“Don’t fight the Fed” was good advice for anyone tempted to test Paul Volcker’s resolve in taming inflation but it hasn’t worked out so well for those who placed their faith in the US Federal Reserve’s sanguine forecasts of recovery and rising interest rates since the crisis.
Instead, traders have profited by betting against officials’ optimistic projections while the Fed now thinks the markets were right all along.
There are still disagreements about the next few years — Fed officials expect to raise their target interest rate band by 1.25 percentage points between now and the end of 2018, something futures markets imply has almost no chance of happening — but central bankers now think the markets were right all along about the long-term outlook.
The Fed’s Open Market Committee first published its estimate of the “longer run” level of its policy interest rate on January 25 2012. Back then, the median estimate of policymakers was for short-term interest rates to average around 4.25 per cent over the course of a normal business cycle. Subtracting the Fed’s inflation expectation of 2 per cent, the implied forecast for real short-term interest rates was about 2.25 per cent — consistent with the experience of the Greenspan era.
Fixed income markets implied this wasn’t realistic at the time. With the brief exceptions of the “taper tantrum” of mid-2013 and the deflation scare of early 2016, bond and derivative prices implied the real policy rate would average about 1 per cent over the course of a normal business cycle. The central bank eventually adopted this view last summer. The fight ended because the bond traders won.
Start by looking at the prices of Eurodollar futures contracts. These let traders bet on the level of the three-month London Interbank Offer Rate up to 10 years in the future. To turn these prices into estimates of Fed policy, you need to adjust for the relative illiquidity of the distant contracts and the fact that Libor as a money market rate tends to trade slightly above the Fed’s policy target.
During the era of a published Fed “longer run” forecast of its target interest rate, distant Eurodollar contracts have consistently implied the policy rate would average somewhere between 2 and 3 per cent. That’s close to, but below, the Fed’s current forecast.
The modest difference can probably be explained by differences in the inflation outlook of traders and central bankers, rather than differences in the outlook for real interest rates.

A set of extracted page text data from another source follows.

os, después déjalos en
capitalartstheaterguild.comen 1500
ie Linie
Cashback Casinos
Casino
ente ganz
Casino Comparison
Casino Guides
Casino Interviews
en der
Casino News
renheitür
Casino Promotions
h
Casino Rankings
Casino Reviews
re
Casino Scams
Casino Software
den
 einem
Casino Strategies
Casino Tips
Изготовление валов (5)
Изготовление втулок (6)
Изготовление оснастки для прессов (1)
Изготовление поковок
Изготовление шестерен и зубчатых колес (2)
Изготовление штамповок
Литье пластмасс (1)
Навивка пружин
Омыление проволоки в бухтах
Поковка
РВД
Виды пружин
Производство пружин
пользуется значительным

Since the start of 2012, the average annual inflation rate in the Fed’s preferred measure of prices has been 1.2 per cent. Even excluding food and energy prices, which fell over the period, inflation averaged only 1.5 per cent, compared with the Fed’s “longer run goal” of 2 per cent. If traders have been using recent experience to inform their expectations of future inflation and their interpretations of the central bank’s inflation goal, the real short-term interest rate forecast implied by Eurodollar futures would be identical to the Fed’s current projections.

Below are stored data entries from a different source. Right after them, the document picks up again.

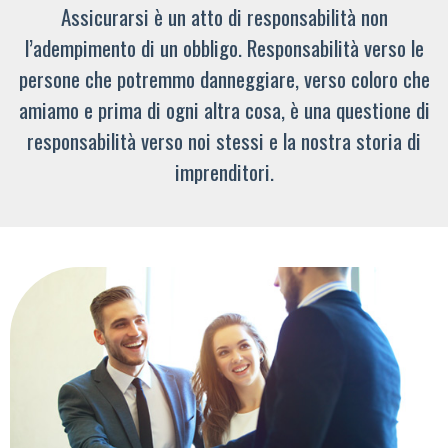
Assicurarsi è un atto di responsabilità non
l’adempimento di un obbligo. Responsabilità verso le
persone che potremmo danneggiare, verso coloro che
amiamo e prima di ogni altra cosa, è una questione di
responsabilità verso noi stessi e la nostra storia di
imprenditori.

Treasury Inflation-Protected Securities tell a similar story. Since January 2012, yields on Tips have consistently implied real short-term interest rates would average around 1 per cent once the economy had returned to normal.
One way to see this is to break up the 30-year inflation-indexed bond into a 10-year note plus a 20-year bond that starts 10 years from now. Focusing on forward interest rates helps smooth the noise from a business cycle dragging long-term bond yields above or below the implied normal level of short-term interest rates.
Currently you end up with a market-implied forecast from Tips that real short-term interest rates will average around 1 per cent after the economy returns to normal, matching both the Fed’s forecast and the forecast implied by Eurodollar futures.
America’s central bankers long believed the crisis was a painful but temporary blip. After years of disagreement, bond traders eventually succeeded in persuading the policymakers that normalcy would never return.
They fought the Fed and the Fed capitulated. Yet despite this experience, officials continue to be significantly more optimistic than the markets about the pace of rate hikes over the next few years — just as they have been ever since the recession ended. That seems unwise.